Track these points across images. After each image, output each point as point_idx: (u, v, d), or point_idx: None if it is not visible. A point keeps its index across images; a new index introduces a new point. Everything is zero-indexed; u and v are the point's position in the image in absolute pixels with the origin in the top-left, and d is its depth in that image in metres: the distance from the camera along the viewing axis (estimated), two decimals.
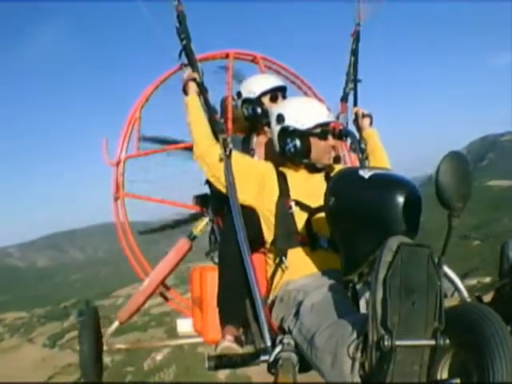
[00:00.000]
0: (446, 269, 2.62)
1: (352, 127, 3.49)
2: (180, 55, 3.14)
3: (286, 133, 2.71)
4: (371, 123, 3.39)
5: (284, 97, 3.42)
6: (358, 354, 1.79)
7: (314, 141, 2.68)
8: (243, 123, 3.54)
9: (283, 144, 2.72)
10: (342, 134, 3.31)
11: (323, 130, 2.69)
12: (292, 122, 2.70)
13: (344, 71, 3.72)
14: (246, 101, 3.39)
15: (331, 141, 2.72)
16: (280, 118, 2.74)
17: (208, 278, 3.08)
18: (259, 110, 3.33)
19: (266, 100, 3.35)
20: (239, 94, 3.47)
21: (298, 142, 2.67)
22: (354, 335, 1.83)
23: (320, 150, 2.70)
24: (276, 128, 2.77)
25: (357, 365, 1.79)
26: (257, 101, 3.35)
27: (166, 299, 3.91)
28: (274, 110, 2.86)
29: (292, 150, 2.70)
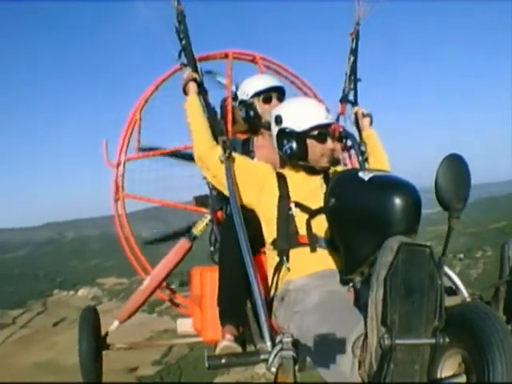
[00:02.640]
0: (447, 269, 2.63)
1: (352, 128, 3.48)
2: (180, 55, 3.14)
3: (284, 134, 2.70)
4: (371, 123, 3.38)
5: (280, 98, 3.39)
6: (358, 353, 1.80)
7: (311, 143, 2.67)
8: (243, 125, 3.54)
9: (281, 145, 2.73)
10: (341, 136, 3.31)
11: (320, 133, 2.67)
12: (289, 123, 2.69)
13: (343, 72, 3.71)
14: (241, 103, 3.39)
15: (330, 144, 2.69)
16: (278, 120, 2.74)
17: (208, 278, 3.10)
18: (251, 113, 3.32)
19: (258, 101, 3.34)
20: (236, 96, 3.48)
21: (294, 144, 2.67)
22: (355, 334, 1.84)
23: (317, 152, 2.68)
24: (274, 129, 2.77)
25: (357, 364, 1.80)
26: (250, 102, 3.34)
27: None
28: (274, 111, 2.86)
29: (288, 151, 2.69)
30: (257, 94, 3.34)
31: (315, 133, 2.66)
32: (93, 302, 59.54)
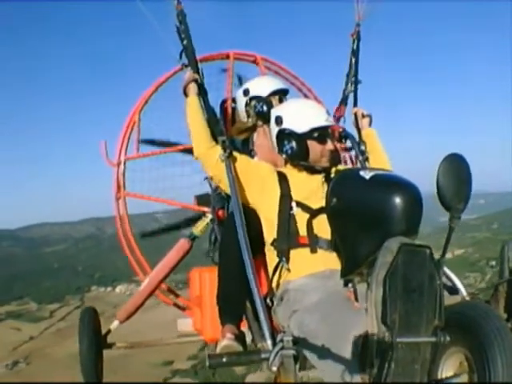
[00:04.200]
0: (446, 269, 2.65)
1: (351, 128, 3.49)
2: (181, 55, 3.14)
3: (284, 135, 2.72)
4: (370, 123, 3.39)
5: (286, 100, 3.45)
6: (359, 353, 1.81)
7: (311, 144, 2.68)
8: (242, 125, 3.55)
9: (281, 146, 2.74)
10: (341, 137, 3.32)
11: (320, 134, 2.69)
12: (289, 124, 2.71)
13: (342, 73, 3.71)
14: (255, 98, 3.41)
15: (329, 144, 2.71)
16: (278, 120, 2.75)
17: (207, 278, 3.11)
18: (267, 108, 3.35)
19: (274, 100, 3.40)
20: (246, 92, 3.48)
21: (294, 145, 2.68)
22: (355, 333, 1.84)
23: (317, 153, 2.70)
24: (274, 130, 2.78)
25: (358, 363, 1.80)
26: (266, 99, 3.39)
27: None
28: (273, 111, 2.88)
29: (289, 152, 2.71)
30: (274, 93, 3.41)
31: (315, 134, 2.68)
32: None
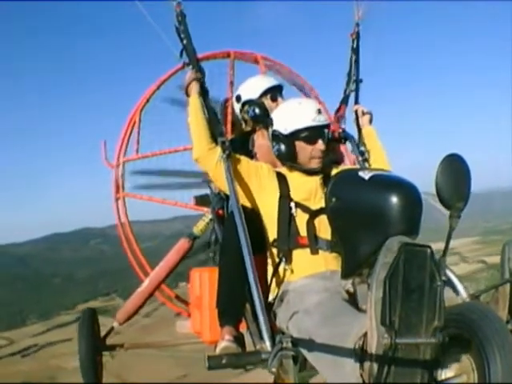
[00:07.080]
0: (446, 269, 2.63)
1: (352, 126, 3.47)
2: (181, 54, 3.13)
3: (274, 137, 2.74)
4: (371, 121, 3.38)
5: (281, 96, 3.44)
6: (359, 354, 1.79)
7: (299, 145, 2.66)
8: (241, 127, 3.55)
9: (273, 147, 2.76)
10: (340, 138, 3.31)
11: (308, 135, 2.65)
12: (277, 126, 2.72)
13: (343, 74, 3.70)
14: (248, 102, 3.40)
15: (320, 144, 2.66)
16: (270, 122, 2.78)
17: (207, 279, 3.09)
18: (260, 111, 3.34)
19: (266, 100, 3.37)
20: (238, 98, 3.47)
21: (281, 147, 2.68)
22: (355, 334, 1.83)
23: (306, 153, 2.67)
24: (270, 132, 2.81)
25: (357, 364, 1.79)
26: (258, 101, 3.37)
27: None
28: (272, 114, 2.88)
◇ ◇ ◇
Provide an exact copy of only the lines from the beginning of the entries through the line containing "29: (292, 150, 2.70)", both ends included, with no pictures.

Exercise output:
Track these points across images. After each image, output each point as point_idx: (u, v, d), or point_idx: None if it is not visible. A point keeps its index across images; a new index introduces a new point. Everything is zero-indexed; u and v are the point's position in the image in absolute pixels with the origin in the top-left, and d is its depth in that image in metres: the distance from the camera along the viewing axis (estimated), two decimals.
[00:00.000]
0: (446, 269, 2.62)
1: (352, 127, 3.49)
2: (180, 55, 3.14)
3: (286, 133, 2.71)
4: (371, 123, 3.39)
5: (284, 97, 3.42)
6: (358, 354, 1.79)
7: (314, 141, 2.68)
8: (243, 123, 3.54)
9: (283, 144, 2.72)
10: (342, 134, 3.31)
11: (323, 130, 2.69)
12: (292, 122, 2.70)
13: (344, 71, 3.72)
14: (246, 101, 3.39)
15: (331, 141, 2.72)
16: (280, 118, 2.74)
17: (208, 278, 3.08)
18: (259, 110, 3.33)
19: (266, 100, 3.35)
20: (239, 94, 3.47)
21: (298, 142, 2.67)
22: (354, 335, 1.83)
23: (320, 150, 2.70)
24: (276, 128, 2.77)
25: (357, 365, 1.79)
26: (257, 101, 3.35)
27: (166, 299, 3.91)
28: (274, 110, 2.86)
29: (292, 150, 2.70)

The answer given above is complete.